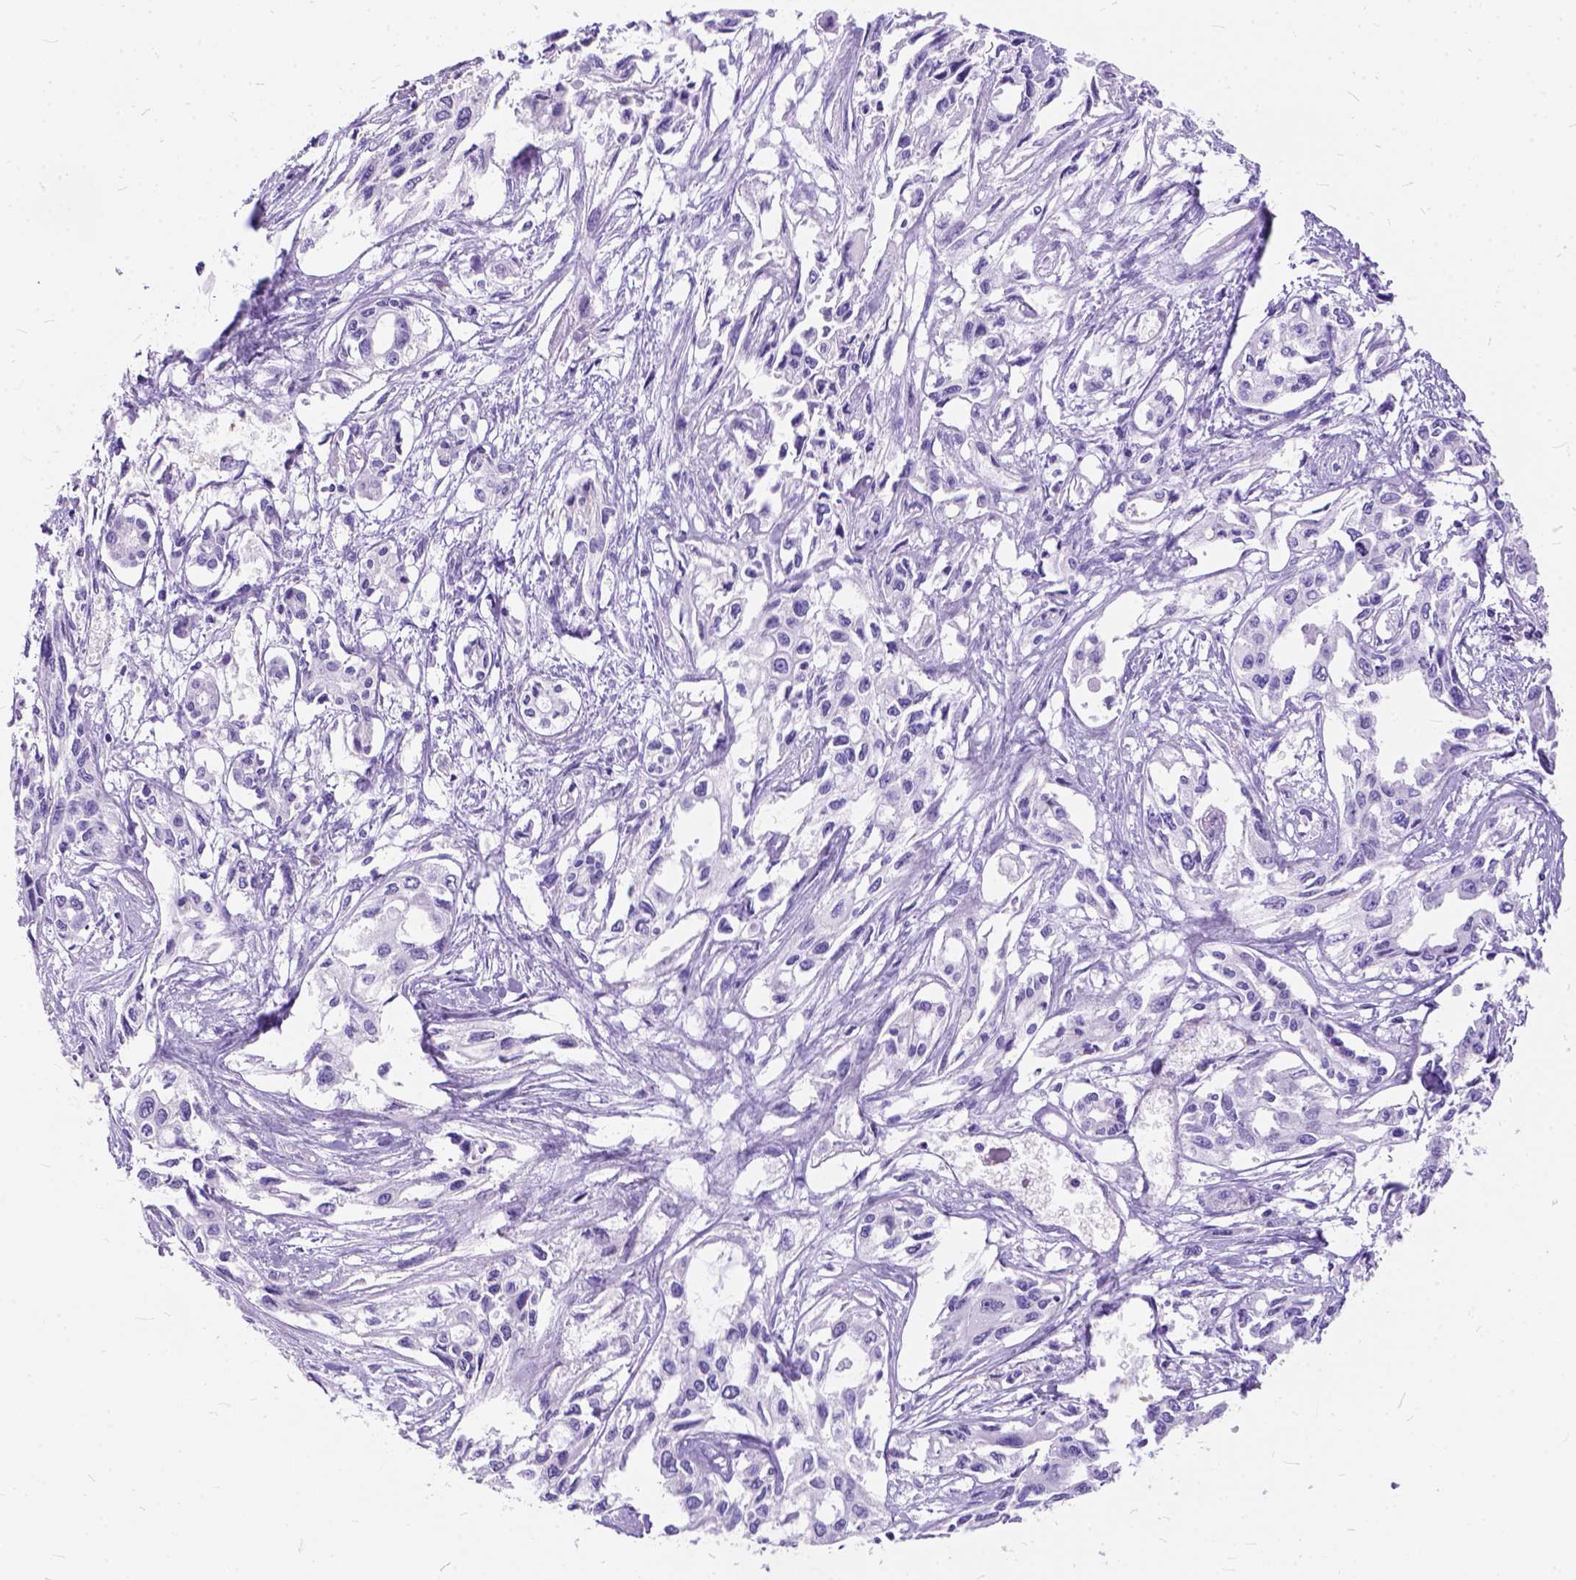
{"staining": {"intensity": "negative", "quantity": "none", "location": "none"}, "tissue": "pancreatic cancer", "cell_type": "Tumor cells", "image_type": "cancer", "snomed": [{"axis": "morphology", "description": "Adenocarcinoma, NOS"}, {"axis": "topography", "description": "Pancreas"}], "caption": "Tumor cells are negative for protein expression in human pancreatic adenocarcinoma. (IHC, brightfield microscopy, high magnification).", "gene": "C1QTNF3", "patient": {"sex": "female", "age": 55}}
* * *
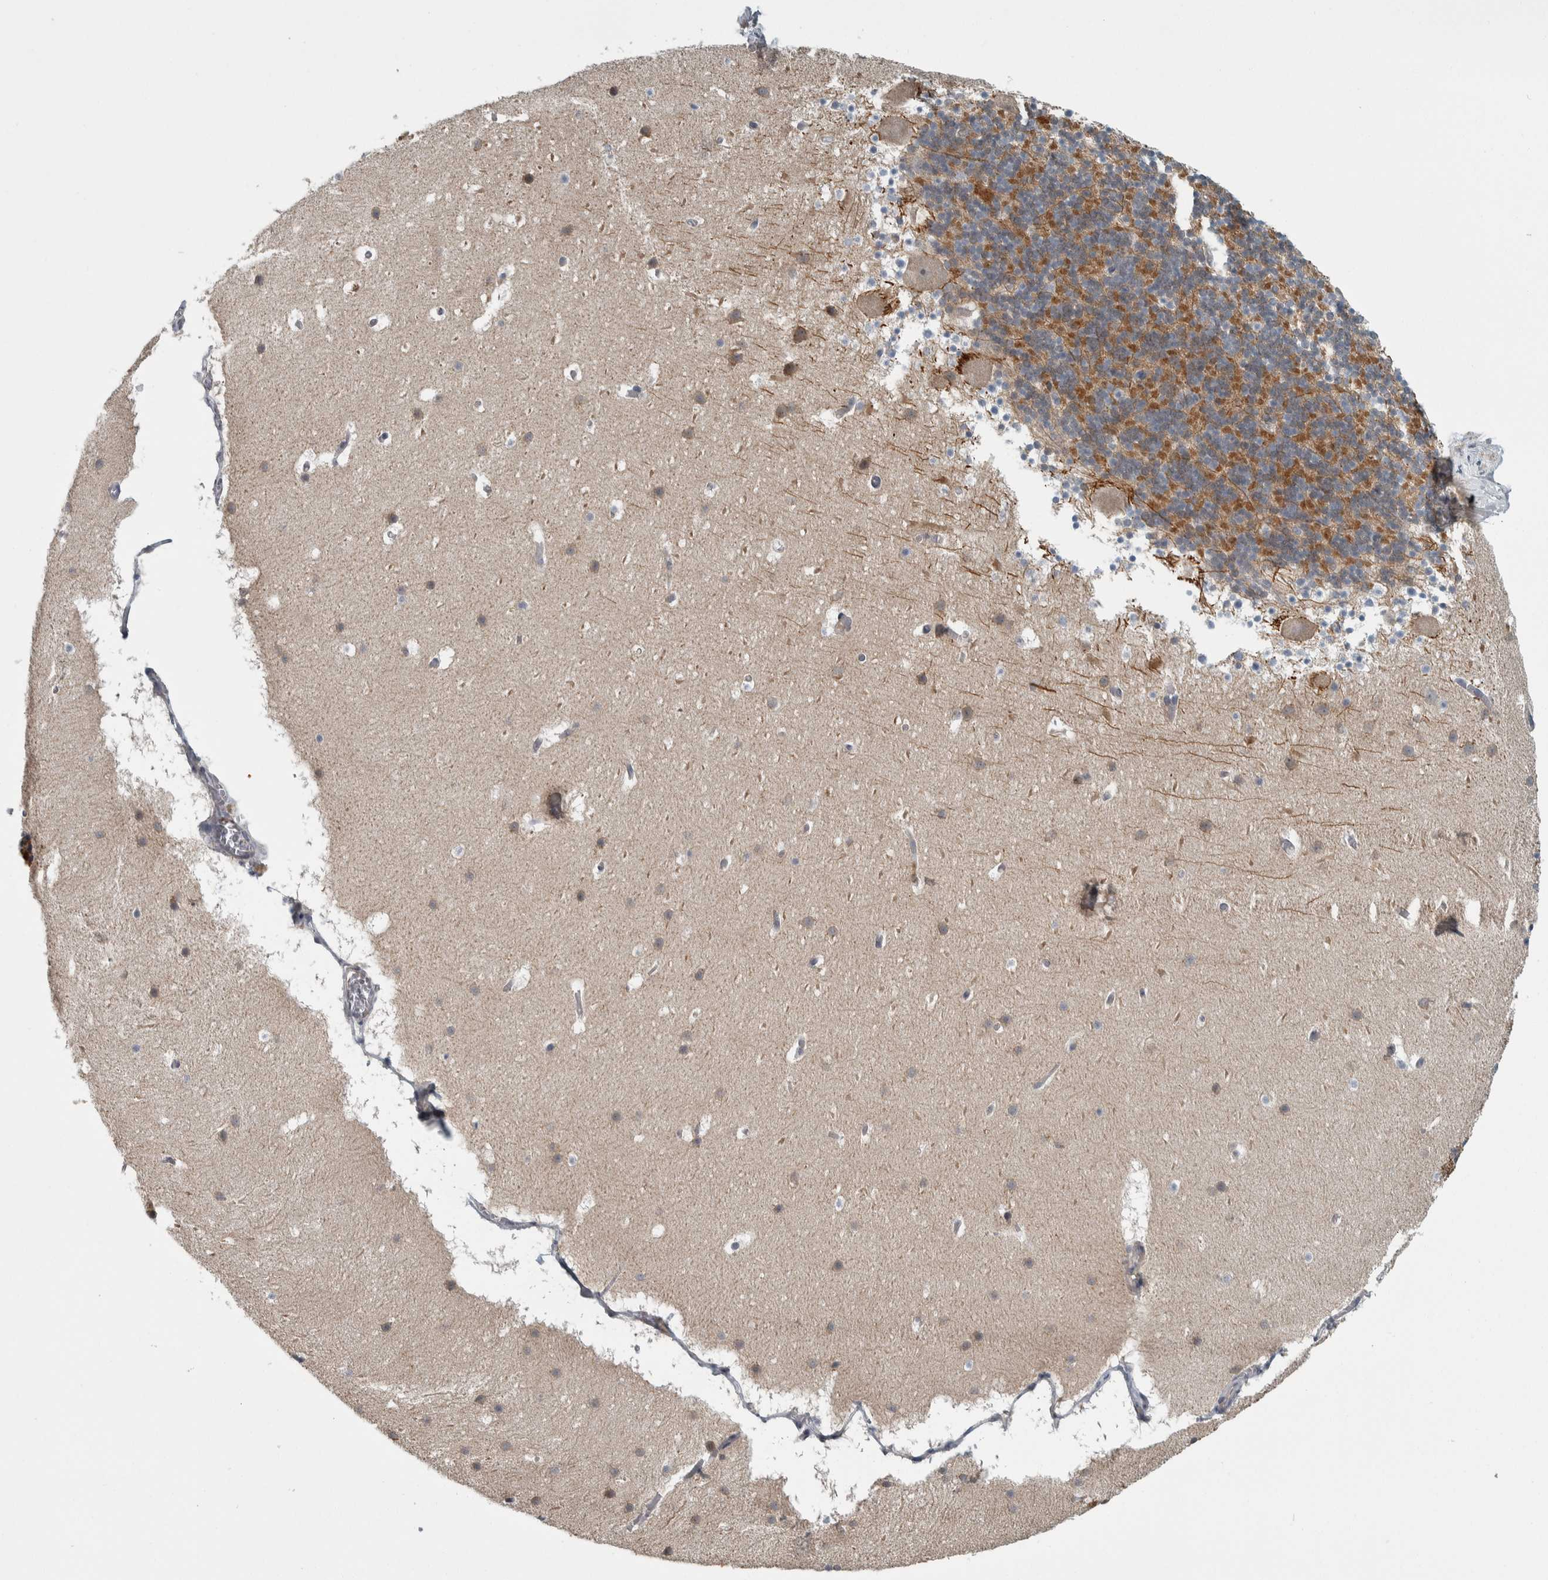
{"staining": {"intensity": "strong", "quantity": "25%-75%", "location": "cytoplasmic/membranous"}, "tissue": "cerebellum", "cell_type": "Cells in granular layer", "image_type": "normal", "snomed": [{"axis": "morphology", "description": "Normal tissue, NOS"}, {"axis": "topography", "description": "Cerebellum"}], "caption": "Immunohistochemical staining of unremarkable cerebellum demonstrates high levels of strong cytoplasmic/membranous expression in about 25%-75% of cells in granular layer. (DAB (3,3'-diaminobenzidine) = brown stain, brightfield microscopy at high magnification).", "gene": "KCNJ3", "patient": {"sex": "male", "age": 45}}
* * *
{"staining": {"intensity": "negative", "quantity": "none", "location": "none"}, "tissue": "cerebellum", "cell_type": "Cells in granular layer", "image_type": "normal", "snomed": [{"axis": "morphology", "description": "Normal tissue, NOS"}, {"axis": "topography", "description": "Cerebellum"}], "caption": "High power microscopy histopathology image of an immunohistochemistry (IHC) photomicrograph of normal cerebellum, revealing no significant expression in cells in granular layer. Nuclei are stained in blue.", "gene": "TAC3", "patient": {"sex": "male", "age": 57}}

## Exercise objective
All lines of the material that contain the word "cerebellum" should be listed.

## Solution below
{"staining": {"intensity": "strong", "quantity": "25%-75%", "location": "cytoplasmic/membranous"}, "tissue": "cerebellum", "cell_type": "Cells in granular layer", "image_type": "normal", "snomed": [{"axis": "morphology", "description": "Normal tissue, NOS"}, {"axis": "topography", "description": "Cerebellum"}], "caption": "Immunohistochemical staining of unremarkable cerebellum demonstrates high levels of strong cytoplasmic/membranous expression in about 25%-75% of cells in granular layer. (DAB (3,3'-diaminobenzidine) = brown stain, brightfield microscopy at high magnification).", "gene": "KCNJ3", "patient": {"sex": "male", "age": 45}}
{"staining": {"intensity": "negative", "quantity": "none", "location": "none"}, "tissue": "cerebellum", "cell_type": "Cells in granular layer", "image_type": "normal", "snomed": [{"axis": "morphology", "description": "Normal tissue, NOS"}, {"axis": "topography", "description": "Cerebellum"}], "caption": "High power microscopy histopathology image of an immunohistochemistry (IHC) photomicrograph of normal cerebellum, revealing no significant expression in cells in granular layer. Nuclei are stained in blue.", "gene": "TAC3", "patient": {"sex": "male", "age": 57}}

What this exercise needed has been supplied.